Question

How much work is performed in moving a box horizontally 10ft with a force of 20lb applied at an angle of \(10^{\circ}\) to the horizontal?

Short answer

The work done is approximately 197 ft-lb.

Step-by-step solution

Understanding the Problem

To find the work done when moving a box, we need to consider the component of the force that is applied in the direction of movement. The angle of the applied force affects how much of the force actually contributes to moving the box horizontally.

Identifying the Horizontal Component of the Force

The horizontal component of the force can be found using the cosine of the angle between the force and the horizontal. The formula we use is: \(F_{horizontal} = F \cdot \cos(\theta)\), where \(F\) is the force applied, and \(\theta\) is the angle of the force. Here, \(F = 20 \text{ lb}\) and \(\theta = 10^{\circ}\).

Calculating the Horizontal Force

Substitute the given values into the formula for the horizontal component: \[F_{horizontal} = 20 \cdot \cos(10^{\circ})\]. Use a calculator to find \(\cos(10^{\circ}) \approx 0.9848\) and then calculate \(F_{horizontal} = 20 \times 0.9848 \approx 19.696 \text{ lb}\).

Applying the Work Formula

Work is calculated as the product of the horizontal force and the distance moved: \(W = F_{horizontal} \cdot d\), where \(d = 10 \text{ ft}\).

Calculating the Work Done

Substitute the values of the horizontal force and the distance: \[W = 19.696 \cdot 10 = 196.96 \text{ ft-lb}\].

Rounding Off the Final Answer

The calculated work is approximately \(196.96\text{ ft-lb}\). For simplicity, this is often rounded to \(197 \text{ ft-lb}\).

Key concepts

Horizontal Force

When you apply a force to move an object, like a box, horizontally, we are specifically interested in the portion of that force that acts parallel to the direction of movement. This is known as the horizontal force. Even if you apply a force at an angle, only the component aligned with the horizontal direction will do the work on the box.

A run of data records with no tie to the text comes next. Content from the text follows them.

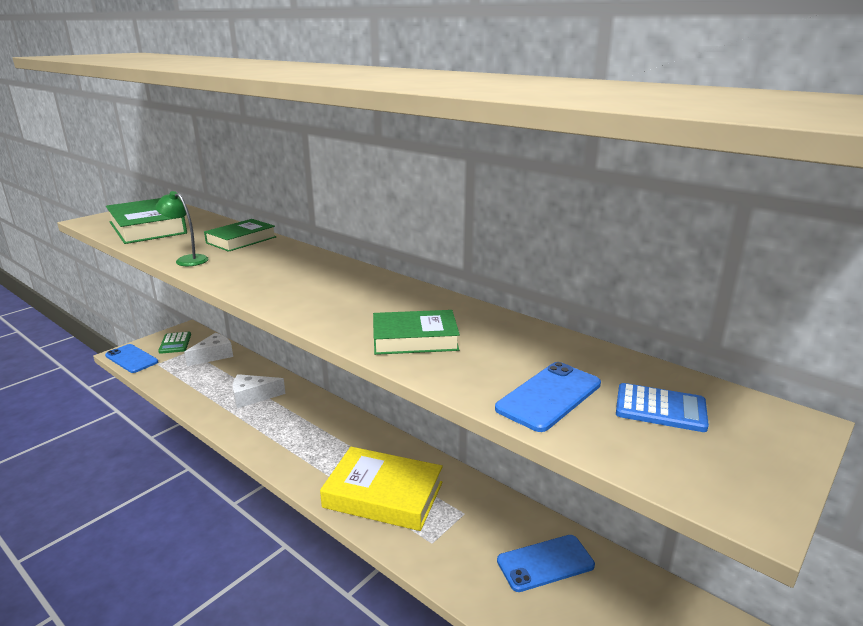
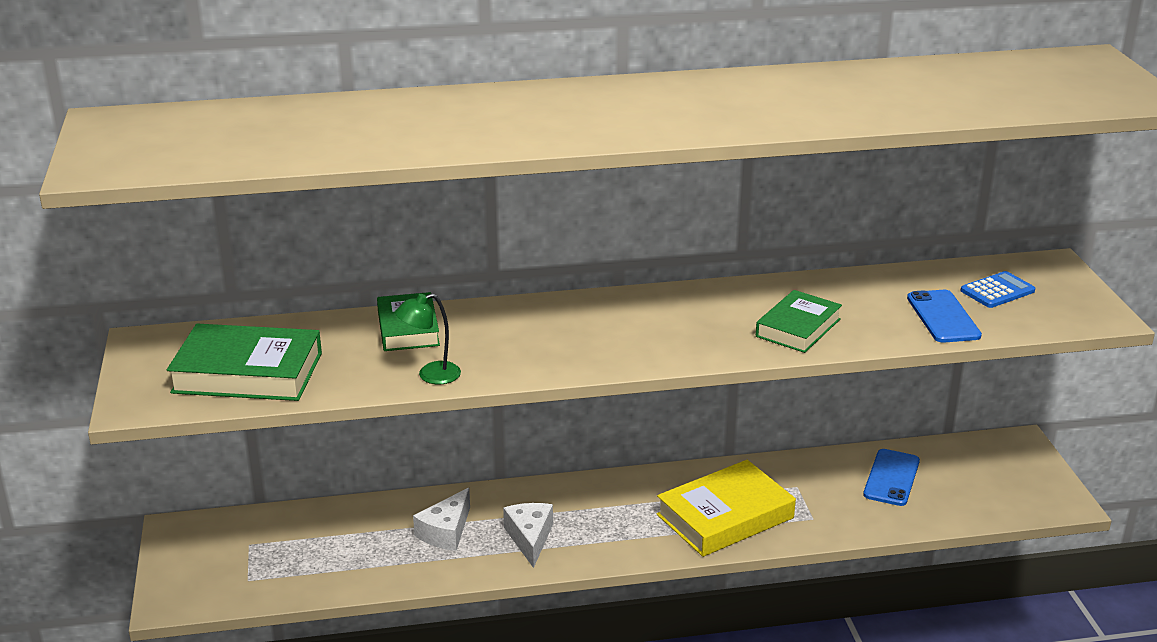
camera: 50 degrees left, 5 degrees up
(131, 359) = (198, 598): blue phone -> none
(175, 343) = (206, 549): green calculator -> none
(214, 355) = (295, 528): white cheese -> white cheese (529, 538)

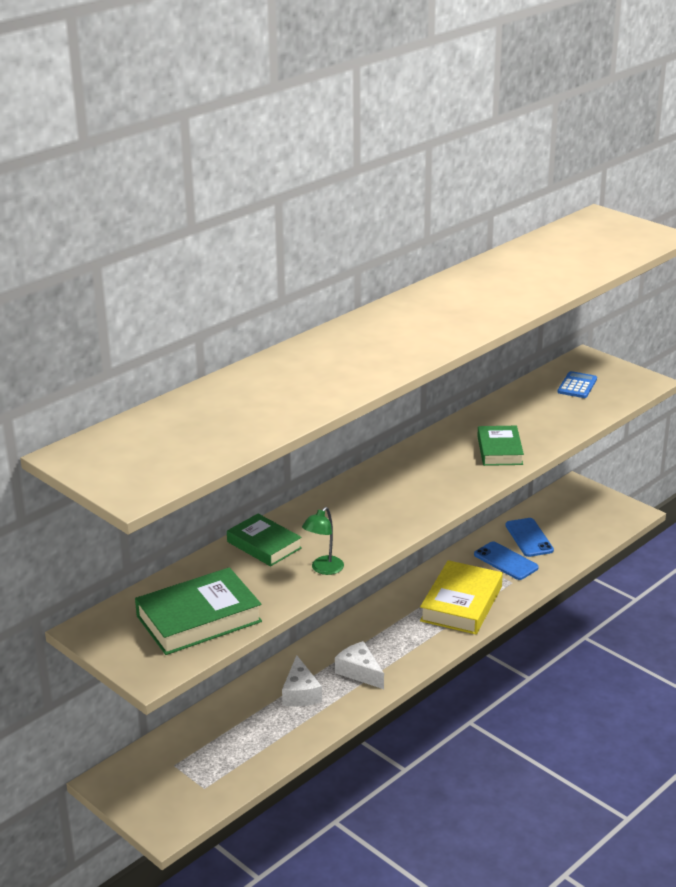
camera: 35 degrees left, 0 degrees up
(943, 317) = (568, 413): blue phone -> blue phone (506, 561)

For instance, in our exercise, a force of 20 pounds is applied at a 10° angle to the horizontal plane. To calculate the work done, we need to determine the horizontal component of this force. This means we'll separate out just the part of the force that is pushing directly in the horizontal direction.

Cosine of an Angle

In trigonometry, the cosine of an angle is critical for finding the horizontal component of a force. The cosine function relates the angle of the force to the adjacent side of a right triangle, which, in this case, is the horizontal component.

By using the cosine, we can mathematically express this relationship as:
* The formula is: F_{horizontal} = F \times \cos(\theta).
* Here, \(F\) is the magnitude of the force, and \(\theta\) is the angle of the force above the horizontal axis.

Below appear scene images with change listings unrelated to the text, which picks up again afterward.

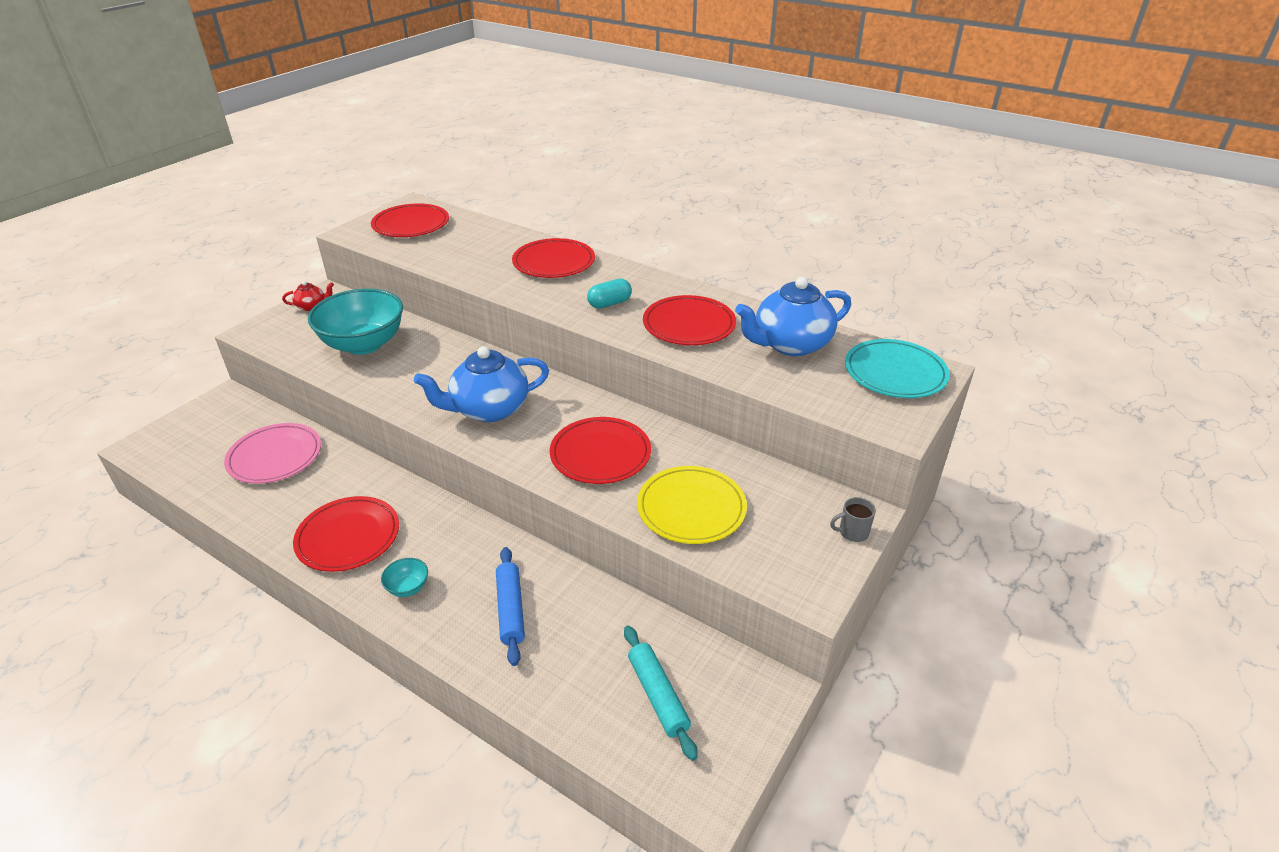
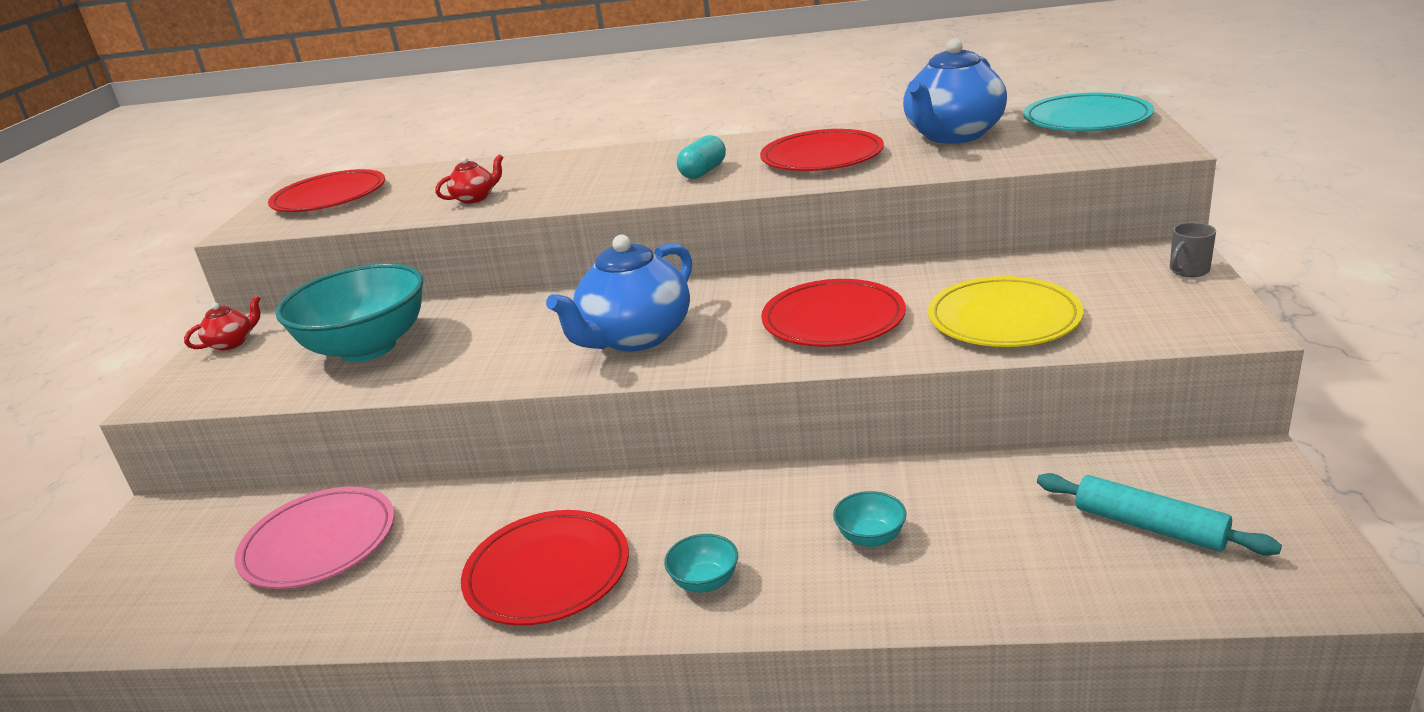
camera: 25 degrees left, 10 degrees down
(474, 264) = (475, 198): none -> red teapot
(511, 610) = (870, 537): blue rolling pin -> turquoise bowl
(554, 262) = (579, 167): red plate -> none

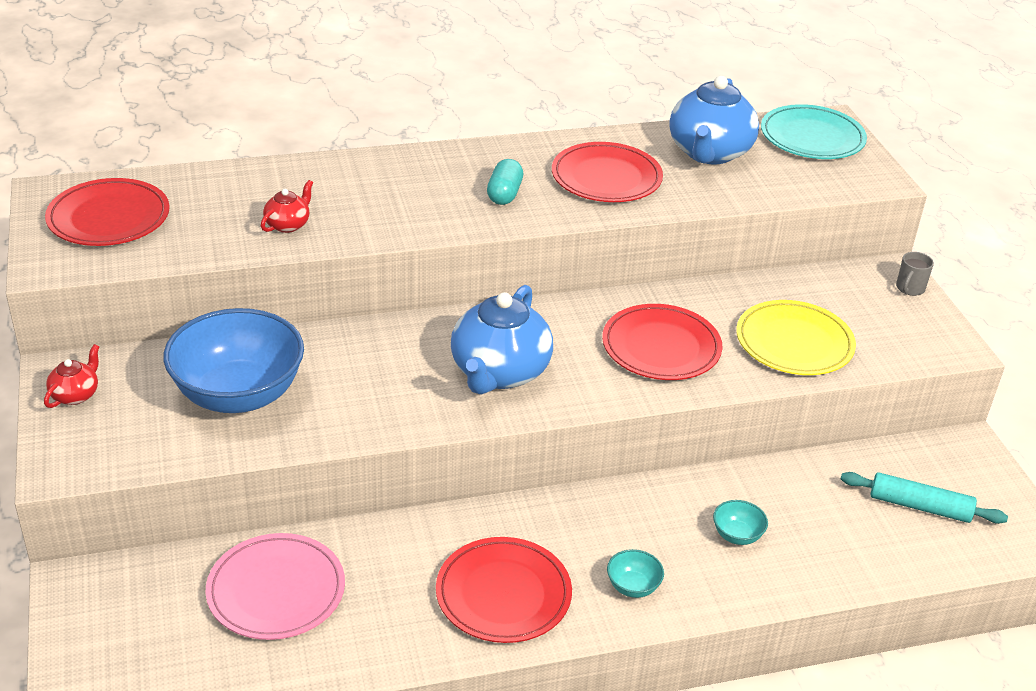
camera: 25 degrees left, 10 degrees up
(367, 348) = (238, 395): turquoise bowl -> blue bowl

Using a calculator, \(\cos(10^{\circ})\) approximates to 0.9848. This value, when multiplied by the force magnitude, gives us the correct horizontal force component that contributes to moving the object.

Calculating Work

Work in physics is about applying a force over a distance. When calculating work, it's important to use only the component of force in the direction of movement. For horizontal movement, this means using the horizontal force component.

The formula for work is:
* \(W = F_{horizontal} \times d\)
* Where \(W\) is the work done, \(F_{horizontal}\) is the horizontal component of the force, and \(d\) is the distance moved.

In our problem, substituting the calculated horizontal force (19.696 lb) and the distance (10 ft) into this formula gives us \(W = 19.696 \times 10 = 196.96\ ft-lb\) of work done in moving the box.

Force Components

Understanding force components is essential when a force is not perfectly aligned with the direction of motion. Every force applied at an angle can be broken down into components:

• The horizontal component (which we calculated using cosine) is the part that moves the object forward.
• The vertical component, which does not contribute to horizontal work but might influence other factors like support or resistance.

By focusing on the horizontal component, we ensure that all calculations for work only consider forces acting in the intended direction of movement. This makes the process of calculating work more straightforward and precise, particularly when forces are applied at atypical angles.